The Turkish lira’s wild ride continued with a leap of as much as 43% against the U.S. dollar late Monday and early Tuesday, following President Recep Tayyip Erdogan’s unveiling of a new plan for supporting the currency.
Erdogan is largely responsible for the crisis afflicting the lira. Despite inflation running at over 20%, the president is bucking conventional economic wisdom by insisting that low interest rates are the way out of the predicament, and has sacked a succession of central bank governors who believed otherwise and would not cut rates.
Successive rate cuts pushed by Erdogan have led traders to abandon the lira, which had by late Monday lost nearly 60% of its value against the dollar this year. A 15% one-day drop against the dollar in late November was so drastic that gadget maker Apple suspended online sales there; when they resumed, prices were up 25%.
On Monday, days after yet another rate cut at a time when central banks around the world are doing the opposite—and a 50% hike in Turkey’s minimum wage—Erdogan turned up the chaos dial.
First, he said he would continue the cuts, claiming he was basing his policy on Islam’s prohibition of unreasonably high interest rates. He also laid into the prominent TÜSİAD business group, which had on Saturday called for a return to the “established rules of economic science.” According to Erdogan, the organization “cannot interfere in what we are doing.” Erdogan claimed he will get Turkey’s inflation down to 4%.
That episode knocked the lira by over 10%, sending it to a new record low of 18.4 to the dollar. Then, after local markets closed, Erdogan unveiled a plan aimed at tempting Turks away from holding their savings in dollars rather than lira: He said the government would guarantee lira deposits against foreign-exchange depreciation that exceeds the deposit rate, though details of how it will do this remain scarce.
“We are presenting a new financial alternative to citizens who want to alleviate their concerns stemming from the rise in exchange rates when they evaluate their savings,” the president said.
And up went the lira, closing Monday with a 25% jump. On Tuesday morning, the lira leapt again by 20% against the dollar. Then it fell by 20%, before rising again by as much as 12%. At the time of publication, it had fallen again slightly, with a current exchange rate of around 13 lira to the dollar.
Erdogan’s late-Monday move should stave off a bank run for the time being, wrote Timothy Ash, a BlueBay Asset Management economist, in a Tuesday blog post.
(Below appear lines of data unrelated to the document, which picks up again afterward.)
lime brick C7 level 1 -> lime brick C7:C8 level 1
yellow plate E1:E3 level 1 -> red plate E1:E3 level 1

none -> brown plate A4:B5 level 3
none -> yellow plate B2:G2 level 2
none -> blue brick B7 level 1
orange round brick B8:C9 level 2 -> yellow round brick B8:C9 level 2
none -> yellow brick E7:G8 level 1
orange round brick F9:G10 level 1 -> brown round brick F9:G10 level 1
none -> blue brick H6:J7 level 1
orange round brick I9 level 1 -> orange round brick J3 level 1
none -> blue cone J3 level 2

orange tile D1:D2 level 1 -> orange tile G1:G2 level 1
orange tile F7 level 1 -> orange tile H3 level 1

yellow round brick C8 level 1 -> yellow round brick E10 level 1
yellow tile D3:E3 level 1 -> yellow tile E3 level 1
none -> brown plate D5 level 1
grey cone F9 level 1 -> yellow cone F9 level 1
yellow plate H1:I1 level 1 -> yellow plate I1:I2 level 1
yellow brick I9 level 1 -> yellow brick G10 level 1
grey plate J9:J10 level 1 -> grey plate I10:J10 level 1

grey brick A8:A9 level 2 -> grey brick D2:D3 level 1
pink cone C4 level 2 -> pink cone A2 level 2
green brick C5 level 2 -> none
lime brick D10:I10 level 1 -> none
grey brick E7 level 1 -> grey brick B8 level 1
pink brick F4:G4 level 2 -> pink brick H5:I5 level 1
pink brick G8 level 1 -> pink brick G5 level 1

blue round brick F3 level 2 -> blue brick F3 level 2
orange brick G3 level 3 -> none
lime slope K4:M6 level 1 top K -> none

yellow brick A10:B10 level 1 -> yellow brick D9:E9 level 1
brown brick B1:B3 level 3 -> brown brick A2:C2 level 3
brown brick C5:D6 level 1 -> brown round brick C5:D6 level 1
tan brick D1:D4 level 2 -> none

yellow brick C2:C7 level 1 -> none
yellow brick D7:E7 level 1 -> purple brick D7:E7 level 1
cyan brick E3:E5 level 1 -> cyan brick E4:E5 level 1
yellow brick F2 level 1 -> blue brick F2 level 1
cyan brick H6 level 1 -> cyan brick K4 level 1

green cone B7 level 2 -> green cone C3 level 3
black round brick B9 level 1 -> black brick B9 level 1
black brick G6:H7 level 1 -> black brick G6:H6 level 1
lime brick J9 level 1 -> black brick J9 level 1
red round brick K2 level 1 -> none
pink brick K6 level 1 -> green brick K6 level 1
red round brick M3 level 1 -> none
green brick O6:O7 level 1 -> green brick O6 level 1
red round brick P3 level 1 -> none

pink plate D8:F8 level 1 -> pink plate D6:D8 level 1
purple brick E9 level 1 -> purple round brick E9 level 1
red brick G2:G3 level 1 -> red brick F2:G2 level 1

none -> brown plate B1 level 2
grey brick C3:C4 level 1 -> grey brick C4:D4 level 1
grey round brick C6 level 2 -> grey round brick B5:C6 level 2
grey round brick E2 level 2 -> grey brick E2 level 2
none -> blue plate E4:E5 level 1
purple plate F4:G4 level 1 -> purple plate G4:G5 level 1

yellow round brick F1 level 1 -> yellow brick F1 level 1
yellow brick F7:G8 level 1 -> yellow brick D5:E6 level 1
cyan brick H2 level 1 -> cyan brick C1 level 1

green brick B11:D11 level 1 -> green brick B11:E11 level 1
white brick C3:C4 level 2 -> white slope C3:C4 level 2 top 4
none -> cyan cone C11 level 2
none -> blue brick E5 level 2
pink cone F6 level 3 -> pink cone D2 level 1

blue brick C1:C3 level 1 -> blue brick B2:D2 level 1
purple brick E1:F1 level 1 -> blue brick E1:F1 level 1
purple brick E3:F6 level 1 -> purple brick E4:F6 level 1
He also noted that Erdogan, who has avoided capital controls, had “affirmed he believes in markets.” However, Ash warned, the program would probably still end up proving inflationary.
“This scheme likely has bought time and avoided an immediate crash in the banking sector, but it has done nothing to fight inflation, will further extend Erdogan’s unorthodox interest rate policy, and likely puts off early elections and increases the chances of an Erdogan win [in Turkey’s scheduled 2023 election],” Ash wrote.
“Note that Turkey ran a similar [deposit scheme] in the 1970s, and it did not result in many positives, actually just accentuated the boom/bust credit cycle,” he added.